We've been using asio in production for years now and recently we have reached a critical point when our servers become loaded just enough to notice a mysterious issue.
In our architecture, each separate entity that runs independently uses a personal strand
object. Some of the entities can perform a long work (reading from file, performing MySQL request, etc). Obviously, the work is performed within handlers wrapped with strand. All sounds nice and pretty and should work flawlessly, until we have begin to notice an impossible things like timers expiring seconds after they should, even though threads are 'waiting for work' and work being halt for no apparent reason. It looked like long work performed inside a strand had impact on other unrelated strands, not all of them, but most.

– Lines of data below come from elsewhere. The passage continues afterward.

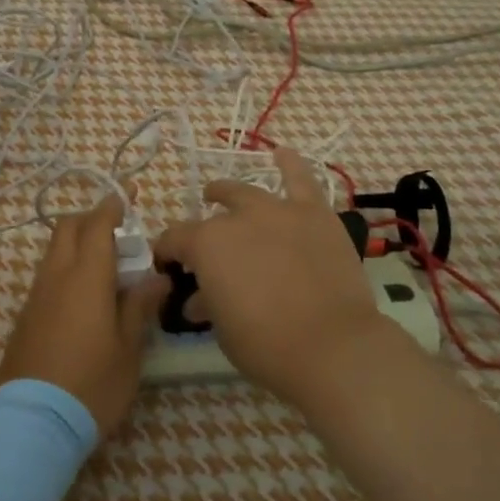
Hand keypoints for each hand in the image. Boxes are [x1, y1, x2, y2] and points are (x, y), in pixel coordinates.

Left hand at [0, 196, 169, 439]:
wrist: (33, 421)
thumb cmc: (92, 384)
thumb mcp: (128, 348)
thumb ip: (139, 306)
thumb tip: (156, 278)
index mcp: (85, 277)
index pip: (97, 225)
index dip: (113, 205)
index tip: (129, 195)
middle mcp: (55, 277)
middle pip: (68, 228)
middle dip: (92, 218)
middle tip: (120, 231)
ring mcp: (35, 296)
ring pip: (54, 251)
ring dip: (78, 244)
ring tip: (108, 266)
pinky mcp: (25, 317)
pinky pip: (47, 276)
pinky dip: (67, 269)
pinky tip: (86, 296)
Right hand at [154, 149, 396, 410]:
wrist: (332, 347)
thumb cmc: (266, 346)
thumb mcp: (222, 328)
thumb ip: (209, 303)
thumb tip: (202, 298)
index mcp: (206, 245)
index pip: (174, 240)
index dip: (167, 253)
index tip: (168, 268)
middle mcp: (237, 218)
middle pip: (212, 217)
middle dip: (201, 231)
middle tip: (204, 248)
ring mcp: (279, 211)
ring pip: (248, 192)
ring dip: (230, 193)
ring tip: (220, 193)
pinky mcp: (316, 215)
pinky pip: (302, 180)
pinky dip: (291, 164)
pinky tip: (283, 153)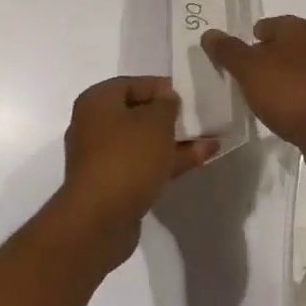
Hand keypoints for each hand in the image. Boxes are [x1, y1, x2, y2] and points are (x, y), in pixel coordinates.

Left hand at [56, 76, 215, 265]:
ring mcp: (103, 158)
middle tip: (199, 118)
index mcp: (98, 101)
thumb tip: (167, 98)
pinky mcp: (113, 185)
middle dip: (171, 117)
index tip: (188, 97)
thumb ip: (167, 104)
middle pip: (139, 114)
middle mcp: (94, 125)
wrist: (99, 221)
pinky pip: (144, 165)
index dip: (163, 88)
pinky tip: (201, 159)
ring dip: (175, 141)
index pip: (134, 84)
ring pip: (144, 142)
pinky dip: (168, 161)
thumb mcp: (156, 122)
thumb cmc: (127, 158)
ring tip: (210, 140)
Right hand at [201, 16, 305, 181]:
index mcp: (299, 29)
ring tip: (254, 98)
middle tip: (238, 78)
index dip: (247, 39)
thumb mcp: (249, 69)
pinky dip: (288, 99)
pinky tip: (276, 113)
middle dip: (260, 61)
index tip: (231, 59)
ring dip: (274, 81)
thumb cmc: (289, 91)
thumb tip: (210, 34)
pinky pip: (302, 93)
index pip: (267, 24)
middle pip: (280, 47)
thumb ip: (228, 51)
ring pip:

Countless hours were spent to pinpoint the issue. The track has led to the way strand
object is created: strand_service::construct
(here).
For some reason developers decided to have a limited number of strand
implementations. Meaning that some totally unrelated objects will share a single implementation and hence will be bottlenecked because of this.

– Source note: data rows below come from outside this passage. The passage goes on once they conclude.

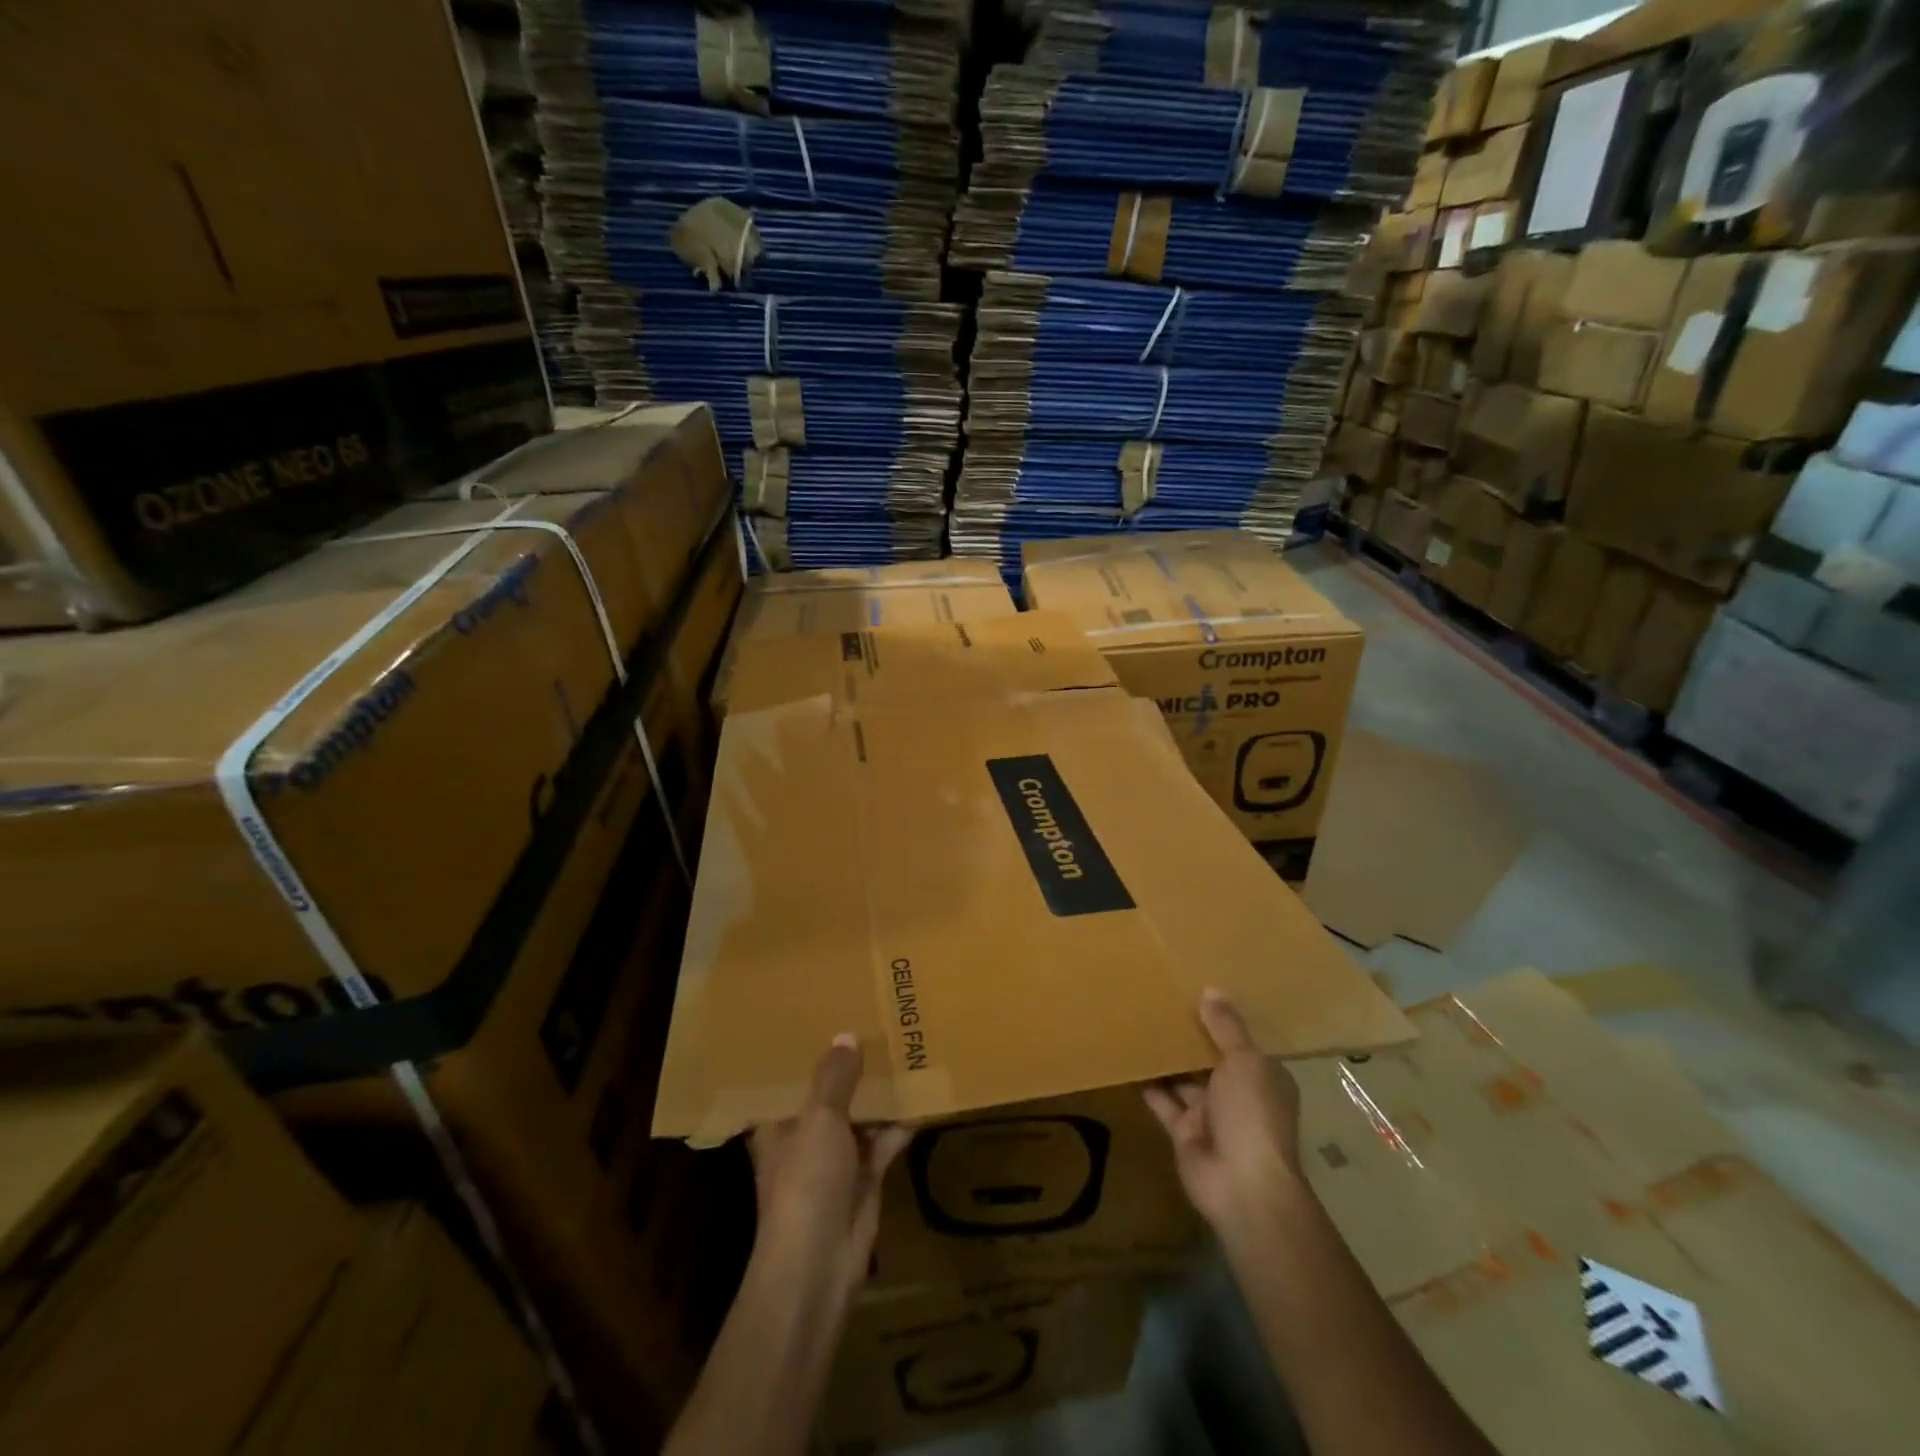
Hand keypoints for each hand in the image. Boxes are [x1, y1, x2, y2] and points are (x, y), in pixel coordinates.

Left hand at [749, 1035, 911, 1296]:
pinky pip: (885, 1141)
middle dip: (851, 1067)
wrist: (819, 1265)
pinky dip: (901, 1123)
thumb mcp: (819, 1121)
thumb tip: (846, 1035)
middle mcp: (805, 1137)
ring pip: (861, 1116)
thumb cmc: (806, 1183)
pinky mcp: (865, 1178)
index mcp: (780, 1123)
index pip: (790, 1079)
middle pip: (830, 1095)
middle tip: (877, 1022)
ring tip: (905, 1048)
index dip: (808, 1051)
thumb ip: (835, 1079)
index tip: (827, 1016)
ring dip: (880, 1093)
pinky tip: (924, 1094)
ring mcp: (836, 1159)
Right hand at [1143, 990, 1306, 1247]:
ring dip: (1166, 1057)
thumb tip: (1211, 990)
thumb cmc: (1252, 1115)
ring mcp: (1210, 1114)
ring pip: (1184, 1078)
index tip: (1196, 989)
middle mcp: (1238, 1093)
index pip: (1242, 1042)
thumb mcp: (1245, 1062)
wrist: (1241, 1186)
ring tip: (1139, 1021)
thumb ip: (1226, 1027)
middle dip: (1189, 1035)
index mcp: (1262, 1076)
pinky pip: (1162, 1100)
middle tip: (1159, 999)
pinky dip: (1147, 1083)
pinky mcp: (1184, 1131)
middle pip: (1210, 1058)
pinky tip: (1127, 1058)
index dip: (1222, 1018)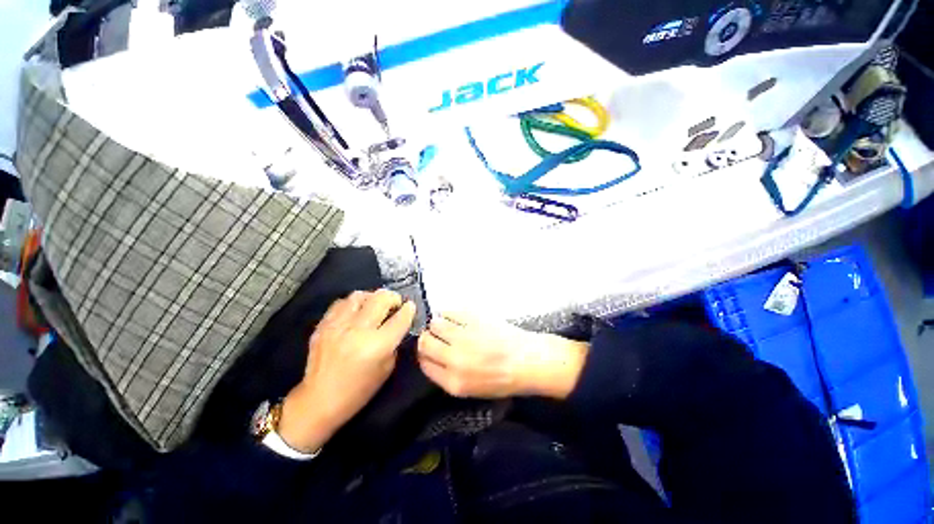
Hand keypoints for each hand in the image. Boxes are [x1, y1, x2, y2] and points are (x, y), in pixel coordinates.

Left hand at [278, 290, 415, 452]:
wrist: (319, 400)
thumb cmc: (359, 390)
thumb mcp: (387, 368)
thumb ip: (394, 342)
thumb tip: (397, 324)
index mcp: (377, 346)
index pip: (400, 318)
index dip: (409, 309)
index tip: (411, 306)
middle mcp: (358, 331)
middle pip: (381, 298)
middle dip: (393, 298)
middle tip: (395, 304)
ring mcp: (338, 326)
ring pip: (360, 295)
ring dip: (372, 298)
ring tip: (374, 305)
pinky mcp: (323, 325)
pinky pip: (341, 303)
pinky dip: (353, 304)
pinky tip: (356, 312)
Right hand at [416, 312, 587, 399]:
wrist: (528, 360)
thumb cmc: (502, 378)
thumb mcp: (471, 390)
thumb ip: (446, 376)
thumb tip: (431, 356)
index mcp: (454, 382)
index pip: (424, 364)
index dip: (423, 355)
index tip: (428, 350)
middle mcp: (455, 359)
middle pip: (425, 342)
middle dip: (427, 339)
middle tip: (437, 336)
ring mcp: (465, 336)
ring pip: (435, 324)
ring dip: (438, 324)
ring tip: (449, 326)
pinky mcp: (474, 318)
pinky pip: (450, 311)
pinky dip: (450, 314)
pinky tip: (458, 318)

In the standalone (non-boost) asio library similar approach is being used. But instead of shared implementations, each implementation is now independent but may share a mutex
object with other implementations (here).
What is it all about? I have never heard of limits on number of mutexes in the system. Or any overhead related to their creation/destruction. Though the last problem could be easily solved by recycling mutexes instead of destroying them.

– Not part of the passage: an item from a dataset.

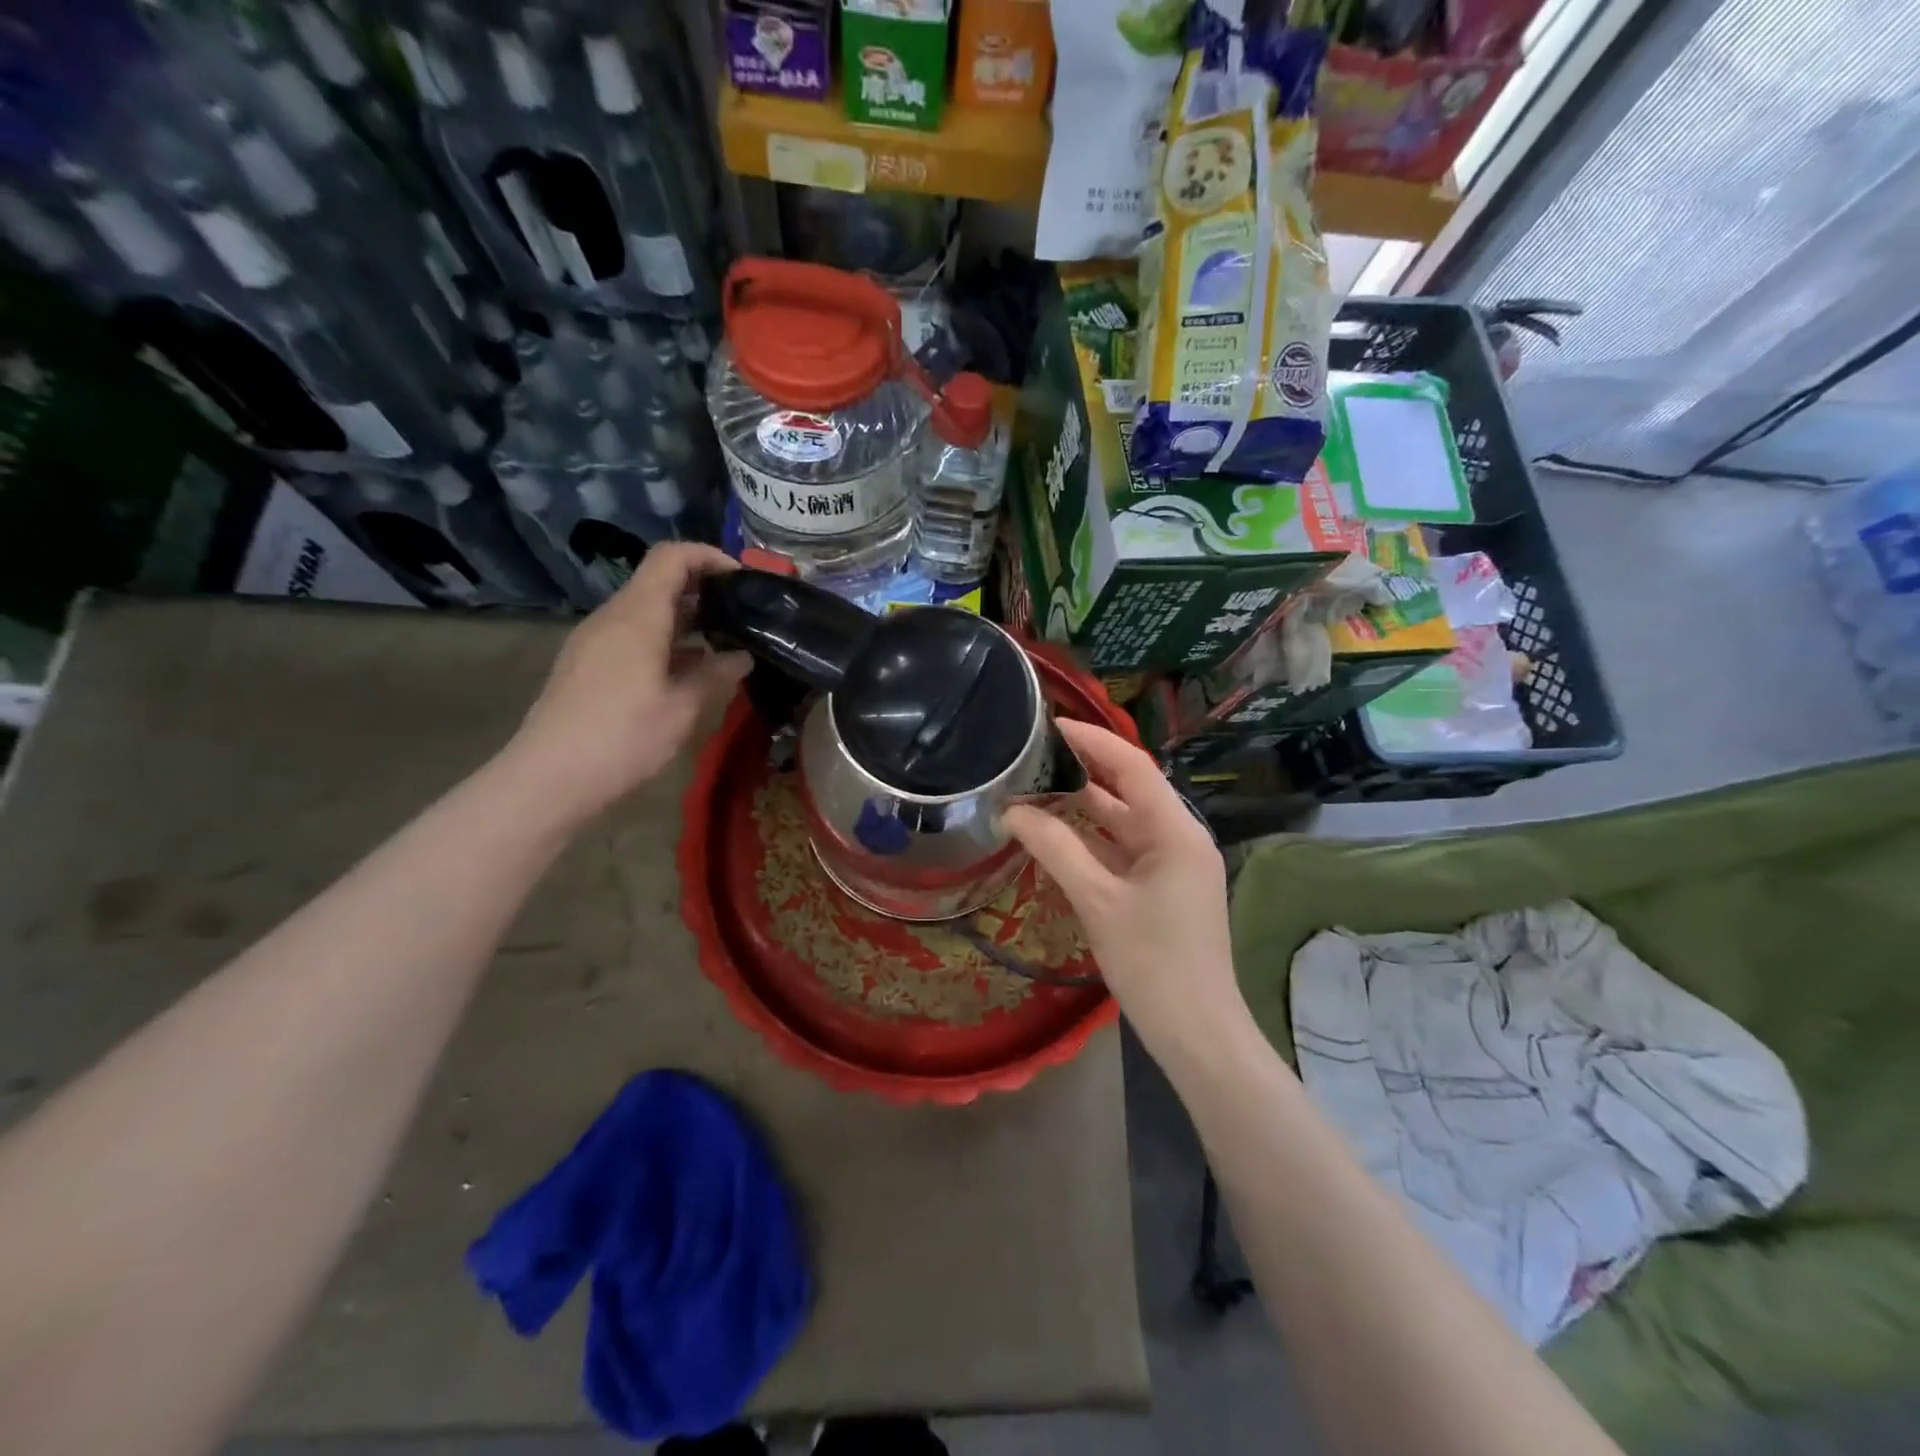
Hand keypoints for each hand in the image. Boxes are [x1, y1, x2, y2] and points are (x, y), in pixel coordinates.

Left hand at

I have a simplest test case to show how dramatic is a performance degradation:
#include <boost/asio.hpp>
#include <atomic>
#include <functional>
#include <iostream>
#include <thread>
std::atomic<bool> running{true};
std::atomic<int> counter{0};
struct Work
{
Work(boost::asio::io_service & io_service)
: _strand(io_service)
{ }
static void start_the_work(boost::asio::io_service & io_service)
{
std::shared_ptr<Work> _this(new Work(io_service));
_this->_strand.get_io_service().post(_this->_strand.wrap(std::bind(do_the_work, _this)));
}
static void do_the_work(std::shared_ptr<Work> _this)
{
counter.fetch_add(1, std::memory_order_relaxed);
if (running.load(std::memory_order_relaxed)) {
start_the_work(_this->_strand.get_io_service());
}
}
boost::asio::strand _strand;
};
struct BlockingWork
{
BlockingWork(boost::asio::io_service & io_service)
: _strand(io_service)
{ }
static void start_the_work(boost::asio::io_service & io_service)
{
std::shared_ptr<BlockingWork> _this(new BlockingWork(io_service));
_this->_strand.get_io_service().post(_this->_strand.wrap(std::bind(do_the_work, _this)));
}
static void do_the_work(std::shared_ptr<BlockingWork> _this)
{
sleep(5);
}
boost::asio::strand _strand;
};
int main(int argc, char ** argv)
{
boost::asio::io_service io_service;
std::unique_ptr<boost::asio::io_service::work> work{new boost::asio::io_service::work(io_service)};
for (std::size_t i = 0; i < 8; ++i) {
Work::start_the_work(io_service);
}
std::vector<std::thread> workers;
for (std::size_t i = 0; i < 8; ++i) {
workers.push_back(std::thread([&io_service] {
io_service.run();
}));
}
if (argc > 1) {
std::cout << "Spawning a blocking work" << std::endl;
workers.push_back(std::thread([&io_service] {
io_service.run();
}));
BlockingWork::start_the_work(io_service);
}
sleep(5);
running = false;
work.reset();
for (auto && worker : workers) {
worker.join();
}
std::cout << "Work performed:" << counter.load() << std::endl;
return 0;
}
Build it using this command:
g++ -o asio_strand_test_case -pthread -I/usr/include -std=c++11 asio_strand_test_case.cpp -lboost_system
Test run in a usual way:
time ./asio_strand_test_case
Work performed:6905372
real 0m5.027s
user 0m24.688s
sys 0m12.796s
Test run with a long blocking work:
time ./asio_strand_test_case 1
Spawning a blocking work
Work performed:770
real 0m5.031s
user 0m0.044s
sys 0m0.004s
Difference is dramatic. What happens is each new non-blocking work creates a new strand
object up until it shares the same implementation with strand
of the blocking work. When this happens it's a dead-end, until long work finishes.
Edit:
Reduced parallel work down to the number of working threads (from 1000
to 8
) and updated test run output. Did this because when both numbers are close the issue is more visible.